On 5/23/11 2:38 PM, Ingo Molnar wrote:
* Sasha Levin<[email protected]>  wrote:

@@ -511,7 +515,13 @@ int kvm_cmd_run(int argc, const char **argv, const char 
*prefix)
        kvm->nrcpus = nrcpus;

        memset(real_cmdline, 0, sizeof(real_cmdline));
-       strcpy(real_cmdline, "notsc noapic noacpi pci=conf1 console=ttyS0 
earlyprintk=serial");
+       strcpy(real_cmdline, "notsc noapic noacpi pci=conf1");
+       if (vnc) {
+               strcat(real_cmdline, " video=vesafb console=tty0");
+               vidmode = 0x312;
+       } else {
+               strcat(real_cmdline, " console=ttyS0 earlyprintk=serial");
+       }
Hm, i think all the kernel parameter handling code wants to move into driver
specific routines as well. Something like:

        serial_init(kvm, real_cmdline);

where serial_init() would append to real_cmdline if needed.

This removes a bit of serial-driver specific knowledge from kvm-run.c.

Same goes for the VESA driver and the above video mode flag logic.

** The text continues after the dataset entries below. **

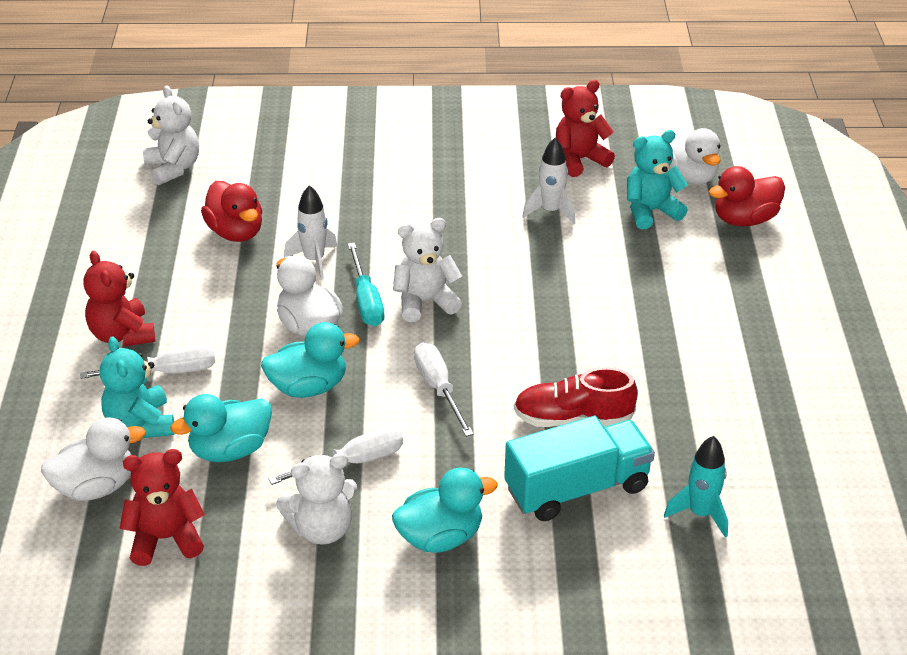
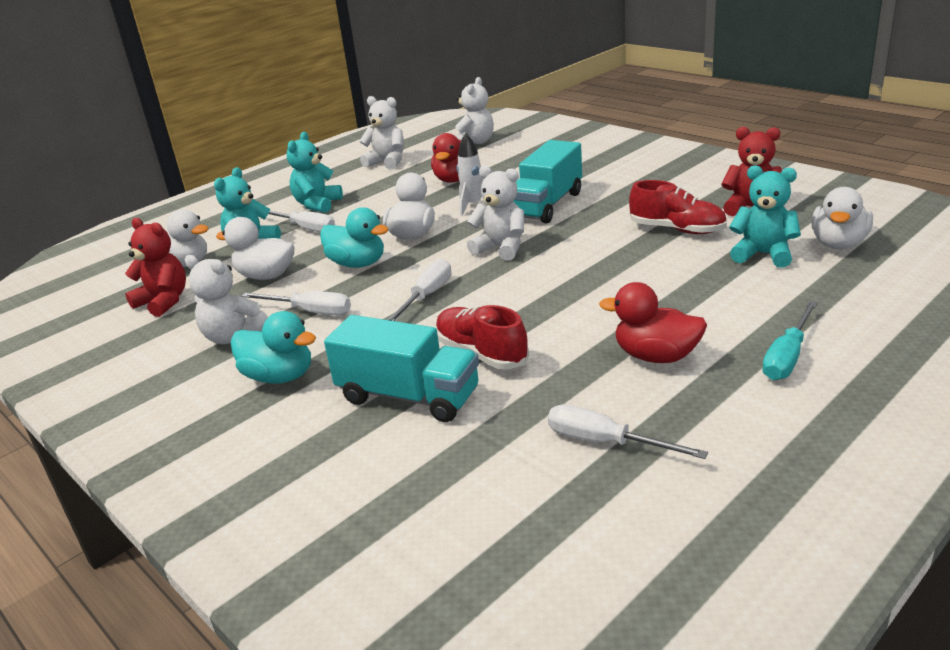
camera: 50 degrees right, 10 degrees down
red teddy bear [83,251,156,346] -> turquoise teddy bear [287,132,343,213]
turquoise duck [170,394,272,462] -> white duck [216,217,294,280]
turquoise screwdriver [348,243,384,326] -> turquoise screwdriver moved to [762,301,818,380]
white rocket [522,137,575,224] -> red shoe [629,180,727,234]
turquoise rocket [664,436,728,538] -> none
red duck [709,166,785,226] -> red duck moved to [599,282,707,363]
none -> white teddy bear [360,96,404,170]
none -> turquoise truck [513,140,582,223]
none -> white screwdriver [548,404,708,459]

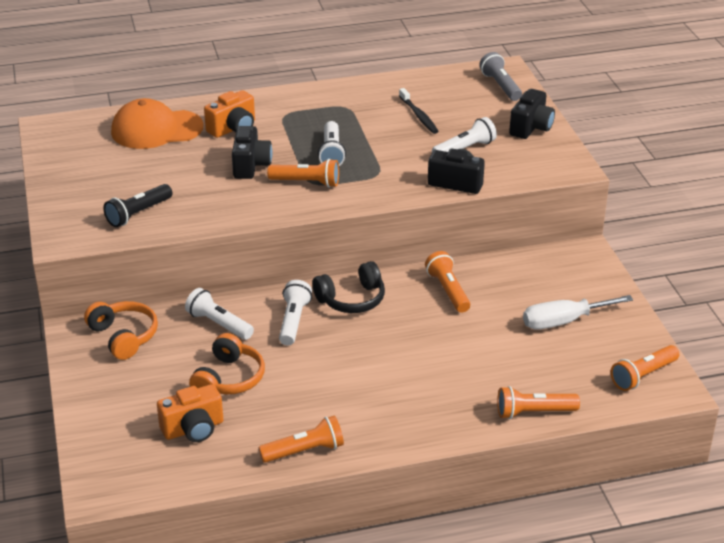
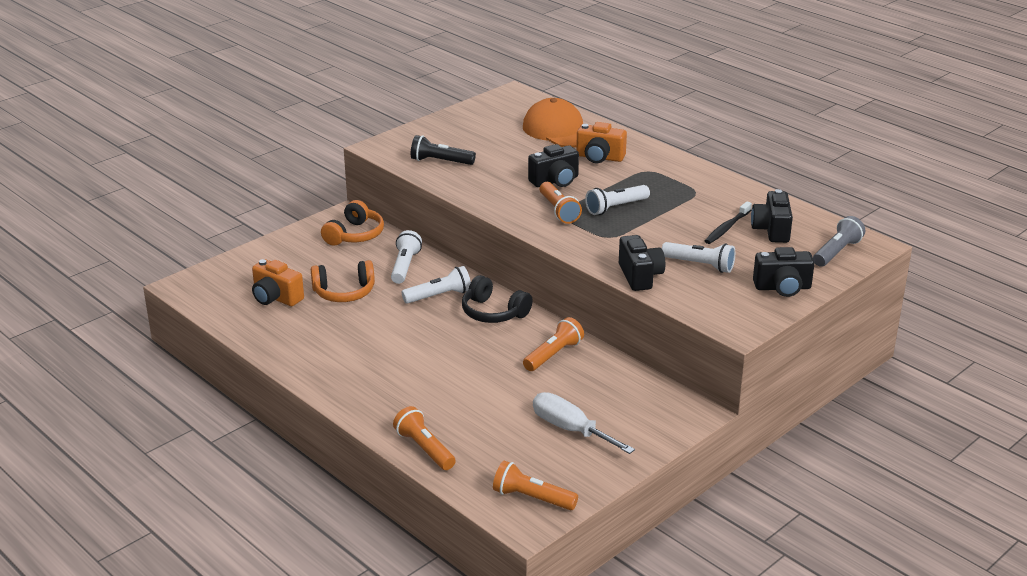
camera: 60 degrees right, 5 degrees down
orange flashlight [259,416,344,463] -> none
none -> black camera [751,189,793,243]

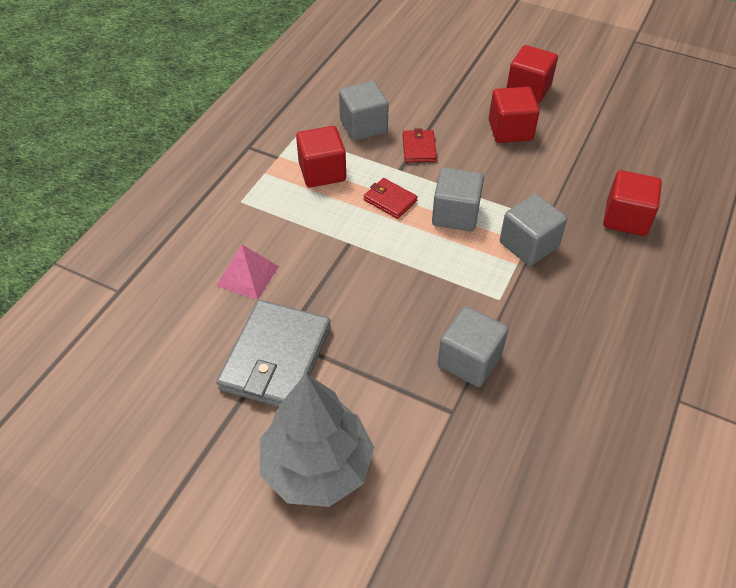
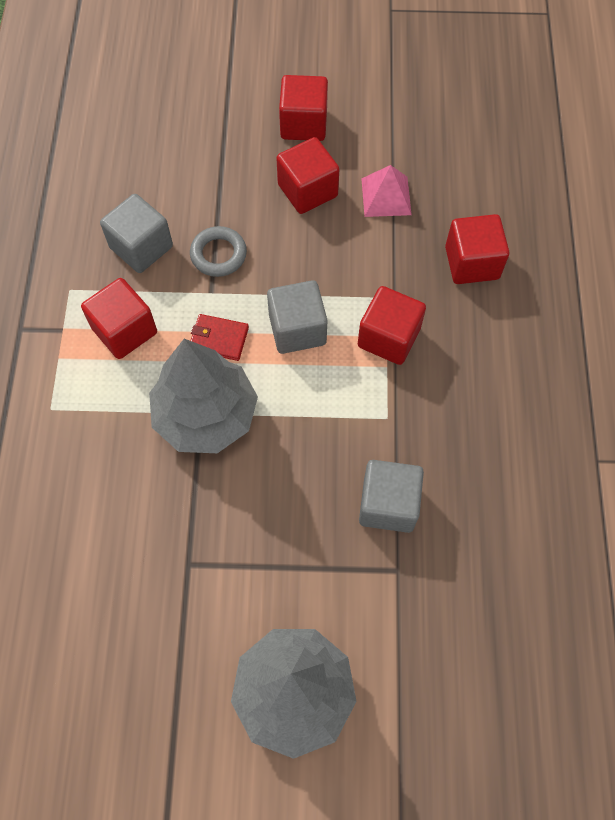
camera: 25 degrees left, 15 degrees up
pink pyramid [216,244,279,300] -> pink pyramid moved to [361,165,412,217]
grey wallet [216,300,331,407] -> none
red wallet [403,128,437,162] -> grey ring [190,226,247,277]
grey cube [500,194,567,266] -> red cube [358,286,426,365]
none -> grey tree [149,339,258,453]

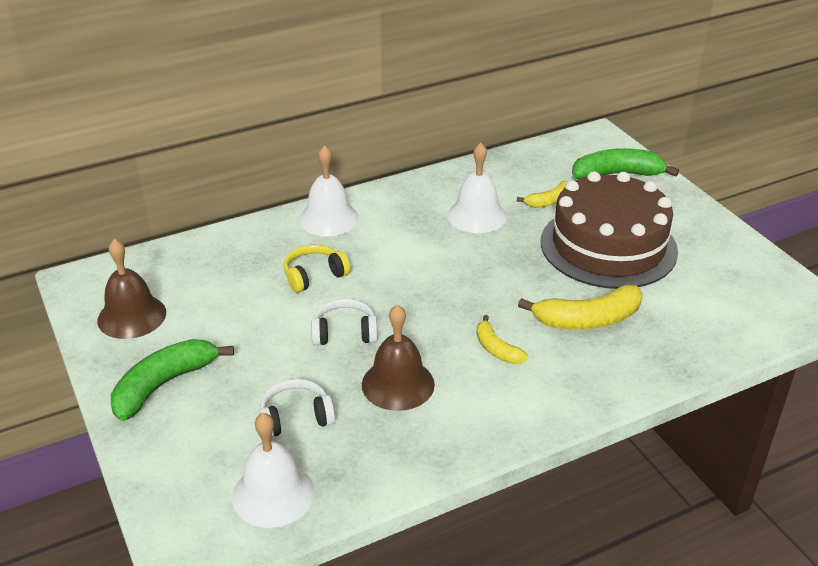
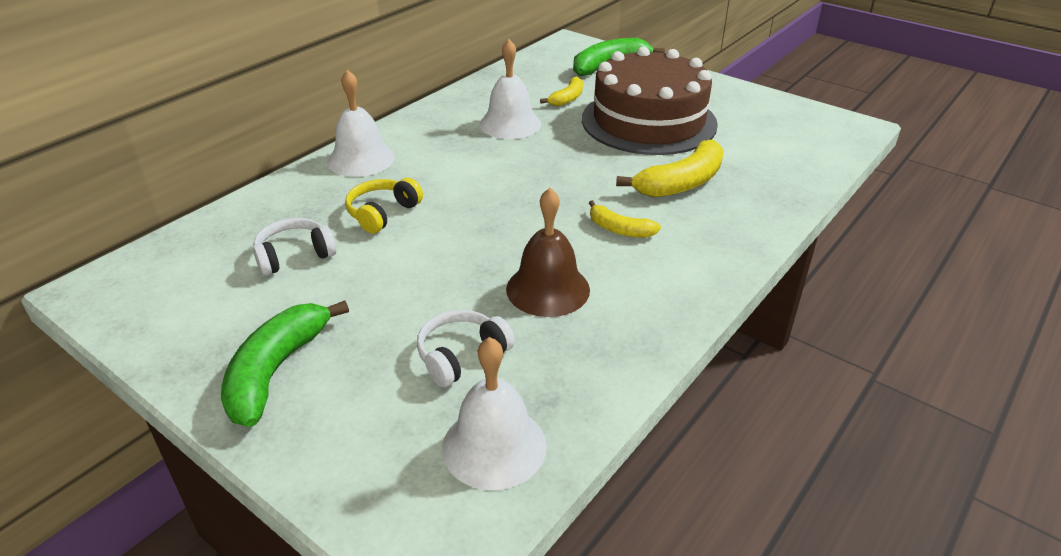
camera: 25 degrees left, 0 degrees up
brown bell [97,239,166,339] -> none
white headphones [311,298,378,346] -> white headphones moved to [253,218,336,276]

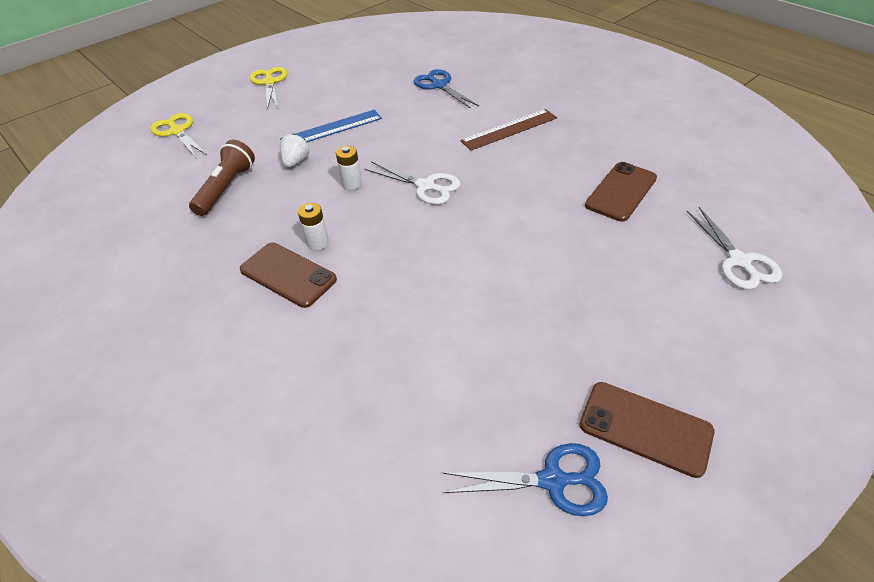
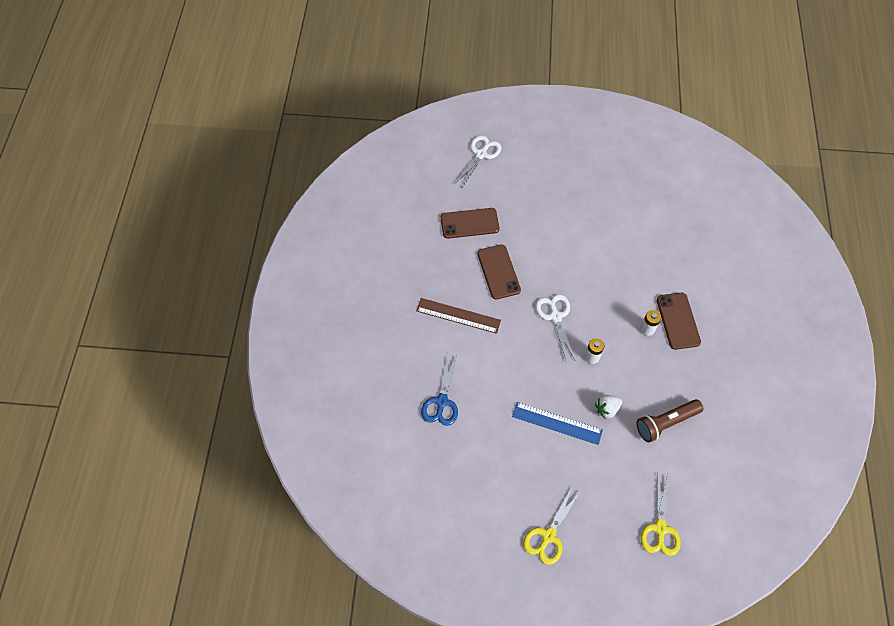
camera: 135 degrees left, 15 degrees up
blue scissors [443,443,608,516] -> none
brown phone [579,382,714,478] -> brown phone moved to [477,244,521,300]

@@ -597,6 +607,9 @@ int kvm_cmd_run(int argc, const char **argv, const char 
*prefix)

        kvm__init_ram(kvm);

+       if (vnc)
+               vesa__init(kvm);
Shouldnt vesa__init() itself know about whether it's active (i.e. the 'vnc'
flag is set) and return early if it's not set?

That way this could become more encapsulated and self-sufficient:

        vesa__init(kvm);

With no VESA driver specific state exposed to the generic kvm_cmd_run()
function.

Ideally kvm_cmd_run() hould just be a series of:

        serial_init(kvm, real_cmdline);
        vesa_init(kvm, real_cmdline);
        ...

initialization routines. Later on even this could be removed: using section
tricks we can put init functions into a section and drivers could register
their init function like initcall(func) functions are registered within the
kernel. kvm_cmd_run() could thus iterate over that (build time constructed)
section like this:

extern initcall_t __initcall_start[], __initcall_end[], __early_initcall_end[];

static void __init do_initcalls(void)
{
         initcall_t *fn;

         for (fn = __early_initcall_end; fn<  __initcall_end; fn++)
                 do_one_initcall(*fn);
}

and would not actually have *any* knowledge about what drivers were built in.

Currently it's fine to initialize everything explicitly - but this would be the
long term model to work towards ...

Prasad, didn't you have patches to do exactly that?